_WORK INSTRUCTION_
Lines holding the word "middle" are the ones to copy from the data below.

_AVAILABLE DATA_
● ● ● ● ●

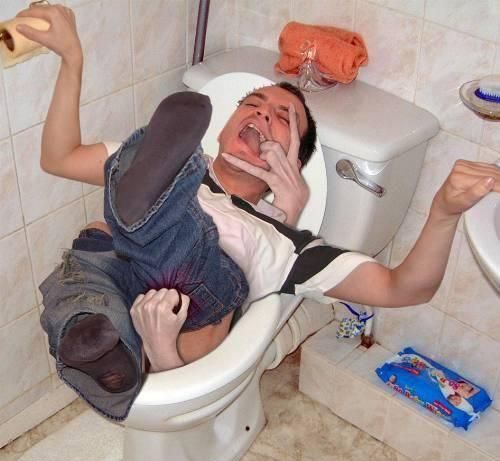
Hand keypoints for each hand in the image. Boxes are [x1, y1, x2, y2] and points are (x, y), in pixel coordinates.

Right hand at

● ● ● ● ●

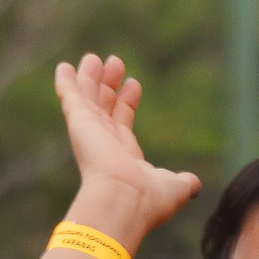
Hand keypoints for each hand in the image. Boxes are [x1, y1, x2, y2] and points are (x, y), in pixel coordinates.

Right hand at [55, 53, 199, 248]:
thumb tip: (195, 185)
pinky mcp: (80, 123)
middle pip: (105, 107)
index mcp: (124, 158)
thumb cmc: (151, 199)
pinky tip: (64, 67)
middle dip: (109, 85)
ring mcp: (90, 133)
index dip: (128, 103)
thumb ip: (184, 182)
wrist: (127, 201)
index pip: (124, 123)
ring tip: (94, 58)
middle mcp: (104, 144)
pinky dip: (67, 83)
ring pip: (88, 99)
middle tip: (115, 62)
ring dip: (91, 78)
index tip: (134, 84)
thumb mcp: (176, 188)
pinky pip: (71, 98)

● ● ● ● ●

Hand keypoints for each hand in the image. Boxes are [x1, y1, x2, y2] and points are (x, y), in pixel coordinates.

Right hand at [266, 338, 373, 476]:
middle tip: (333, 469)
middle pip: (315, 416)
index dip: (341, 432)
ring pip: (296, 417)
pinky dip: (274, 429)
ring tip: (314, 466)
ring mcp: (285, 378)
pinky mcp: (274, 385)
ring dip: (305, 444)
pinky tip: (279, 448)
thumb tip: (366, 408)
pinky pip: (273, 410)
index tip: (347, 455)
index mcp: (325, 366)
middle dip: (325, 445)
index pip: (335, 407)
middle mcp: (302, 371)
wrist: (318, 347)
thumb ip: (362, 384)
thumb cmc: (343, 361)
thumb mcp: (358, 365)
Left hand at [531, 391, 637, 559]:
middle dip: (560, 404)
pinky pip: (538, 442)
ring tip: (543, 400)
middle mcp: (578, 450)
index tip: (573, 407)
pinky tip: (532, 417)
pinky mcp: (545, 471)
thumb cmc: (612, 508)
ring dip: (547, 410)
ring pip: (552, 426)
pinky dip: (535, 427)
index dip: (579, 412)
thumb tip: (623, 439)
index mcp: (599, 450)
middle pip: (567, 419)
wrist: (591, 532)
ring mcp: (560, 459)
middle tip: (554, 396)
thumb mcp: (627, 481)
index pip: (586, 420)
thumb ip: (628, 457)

● ● ● ● ●

_SOLUTION TO THIS PROBLEM_
middle pip: (105, 107)
middle dip: (109, 85)
middle mcp: (104, 144)
middle tip: (115, 62)
middle tip: (333, 469)
middle pip: (315, 416)
middle dip: (325, 445)
middle mcp: (302, 371)
middle dip: (560, 404)
middle mcp: (578, 450)
middle pip: (567, 419)
middle tip: (554, 396)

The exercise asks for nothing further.